Mon clin d’œil

Il n’a jamais fait aussi chaud au Royaume-Uni, God chauffe the Queen !

Témoignage

Mourir dans un cubicule

A-12. Cette lettre et ce chiffre désignent l’emplacement du cubicule d’isolement de la salle des urgences où a été admis mon père, le 12 juillet dernier. Il avait la COVID-19. Il est donc normal qu’on l’ait isolé.

Il a développé des complications pulmonaires. Le médecin nous indique alors qu’il va demeurer à l’hôpital afin que soit suivi son état qui, selon lui, pourrait basculer d’un côté comme de l’autre. Ma fille et moi, nous nous attendions au pire, mais nous gardions tout de même une lueur d’espoir pour lui.

Durant la matinée du 14 juillet, ma fille s’est rendue à son chevet. Je l’ai rejointe sur l’heure du midi. Mon père était conscient, mais avait de grandes difficultés à respirer. Ma fille a actionné la cloche d’appel. Au bout de 15 minutes, voyant que personne ne se pointait, elle a décidé d’annuler l’appel. Ce furent les plus difficiles et les plus belles minutes de nos vies.

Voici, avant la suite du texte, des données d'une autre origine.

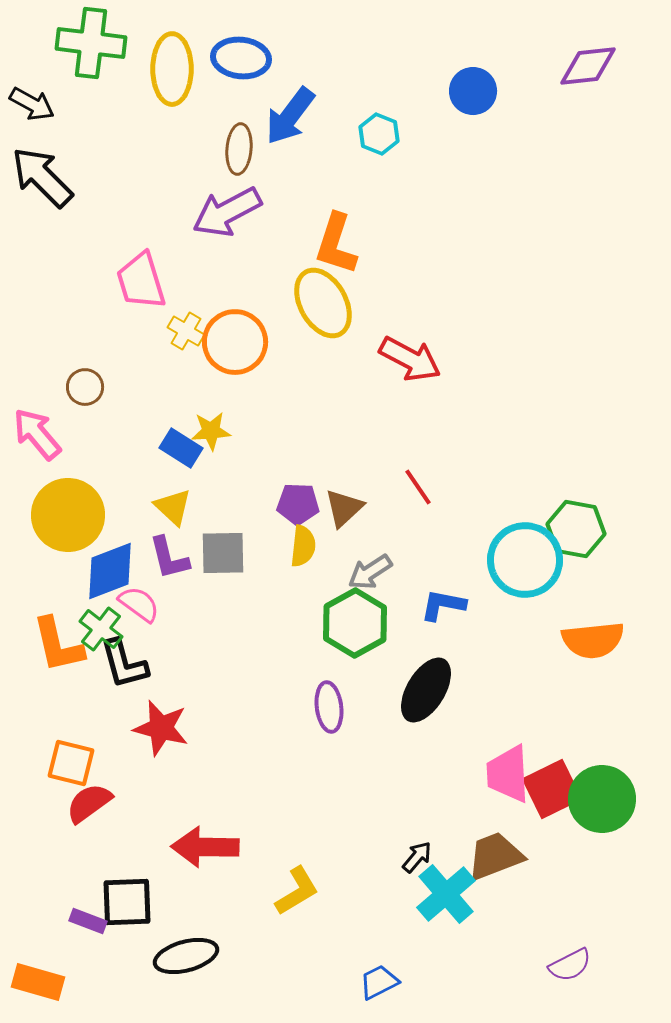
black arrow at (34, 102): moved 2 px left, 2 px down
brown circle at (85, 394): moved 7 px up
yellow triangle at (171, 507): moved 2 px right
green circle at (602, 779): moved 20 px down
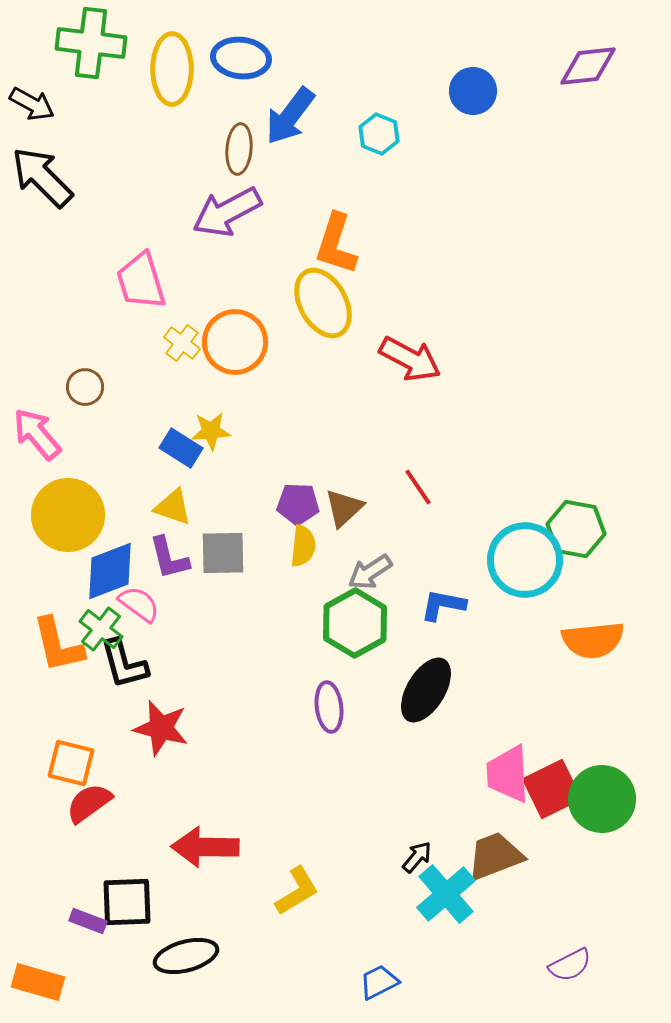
yellow cross at (186, 331): moved 4 px left, 12 px down; rotated 6 degrees clockwise
yellow triangle at (173, 507): rotated 24 degrees counterclockwise
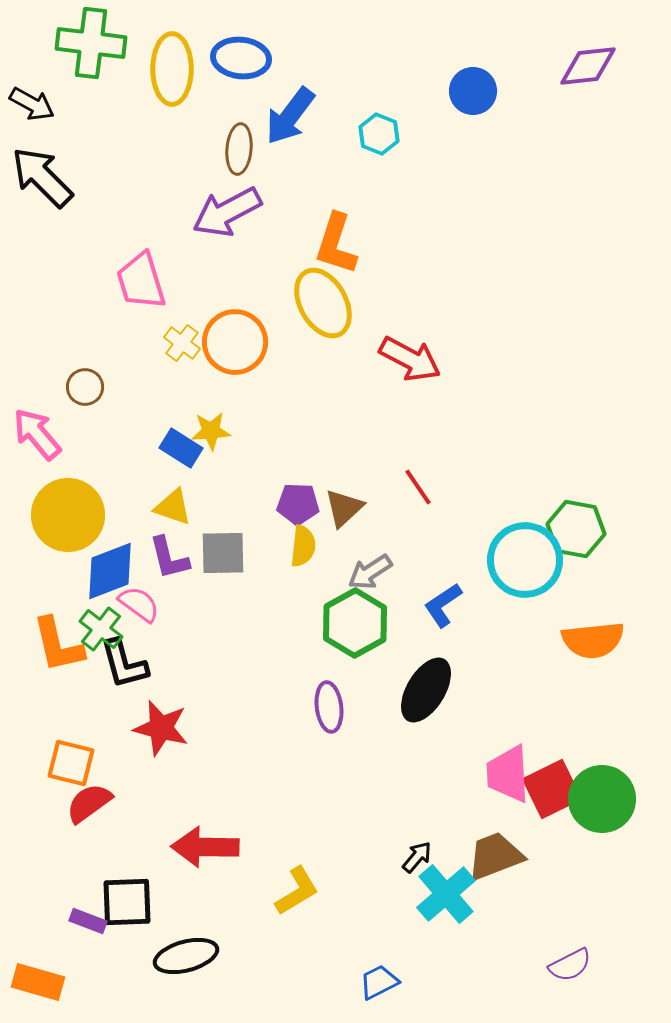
blue L-shape at (443, 605): rotated 45 degrees counterclockwise
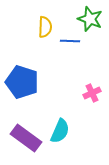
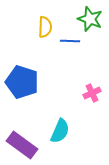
purple rectangle: moved 4 px left, 7 px down
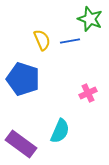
yellow semicircle: moved 3 px left, 13 px down; rotated 25 degrees counterclockwise
blue line: rotated 12 degrees counterclockwise
blue pentagon: moved 1 px right, 3 px up
pink cross: moved 4 px left
purple rectangle: moved 1 px left, 1 px up
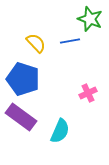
yellow semicircle: moved 6 px left, 3 px down; rotated 20 degrees counterclockwise
purple rectangle: moved 27 px up
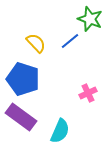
blue line: rotated 30 degrees counterclockwise
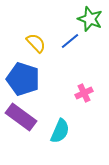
pink cross: moved 4 px left
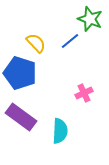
blue pentagon: moved 3 px left, 6 px up
cyan semicircle: rotated 20 degrees counterclockwise
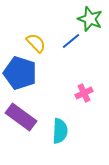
blue line: moved 1 px right
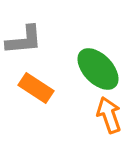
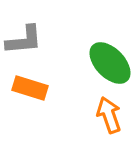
green ellipse: moved 12 px right, 6 px up
orange rectangle: moved 6 px left; rotated 16 degrees counterclockwise
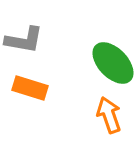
gray L-shape: rotated 15 degrees clockwise
green ellipse: moved 3 px right
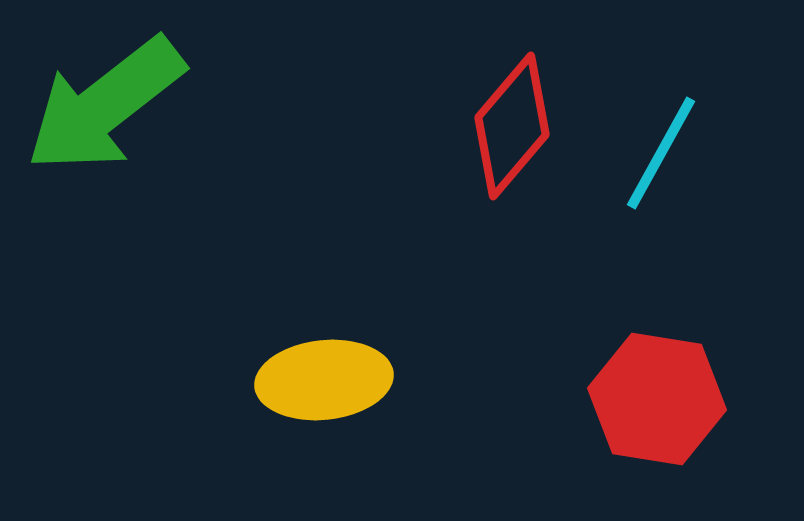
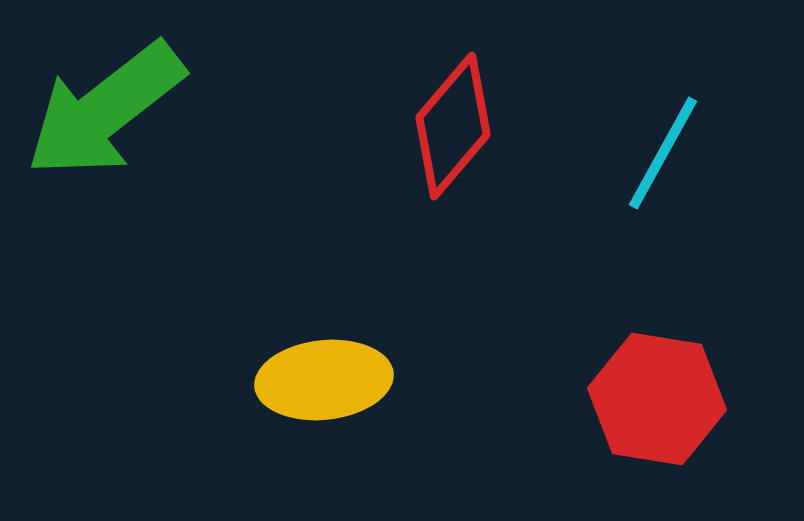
green arrow: moved 5 px down
red diamond: moved 59 px left
cyan line: moved 2 px right
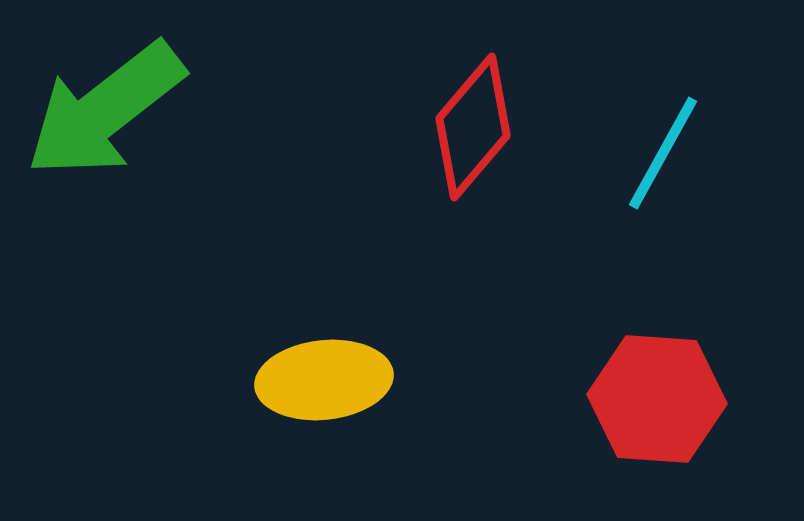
red diamond: moved 20 px right, 1 px down
red hexagon: rotated 5 degrees counterclockwise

Nous lui tenions chacun une main tout en tentant de respirer à sa place. Tout à coup, ses yeux se sont tournés vers le ciel et il a poussé son dernier souffle. Ses mains ont relâché notre étreinte.

Malgré notre grande peine, nous étions heureux d’être avec lui jusqu’à la fin. Ce qui ne fut pas le cas lorsque ma mère, elle aussi atteinte de la COVID-19, hébergée dans un CHSLD, se voyait interdire la présence de ses proches. C’était la consigne de l’époque.

Quarante-cinq minutes plus tard, j’ai interpellé un membre du personnel pour lui annoncer le décès de mon papa. Elle m’a offert ses condoléances. Deux heures et demie plus tard, après lui avoir fait nos adieux, nous avons décidé de partir. Eh bien, croyez-le ou non, aucun membre du personnel, pas même le médecin, n’ont daigné entrer dans le cubicule afin de vérifier nos dires, à savoir si le monsieur du A-12 était bel et bien décédé !

J’ai choisi de ne pas nommer l’hôpital, mais ce genre de situation pourrait se produire dans n’importe quel centre hospitalier du Québec, des endroits où le personnel est débordé depuis bien avant la pandémie. De plus, le patient du A-12 était vieux. Mourir à 98 ans devient normal. Je dirais même que c’est banal dans un hôpital où, faute de personnel, l’on pratique ni plus ni moins que de la médecine de brousse.

Cela dit, je ne souhaite à personne d’être le A-12. En écrivant ce texte, je me dis peut-être que les décideurs seront sensibles à la détresse qui se vit dans notre réseau de la santé. Réseau qui ne fait plus l’envie des autres. Détresses vécues au quotidien par le personnel, par les patients et par leurs proches.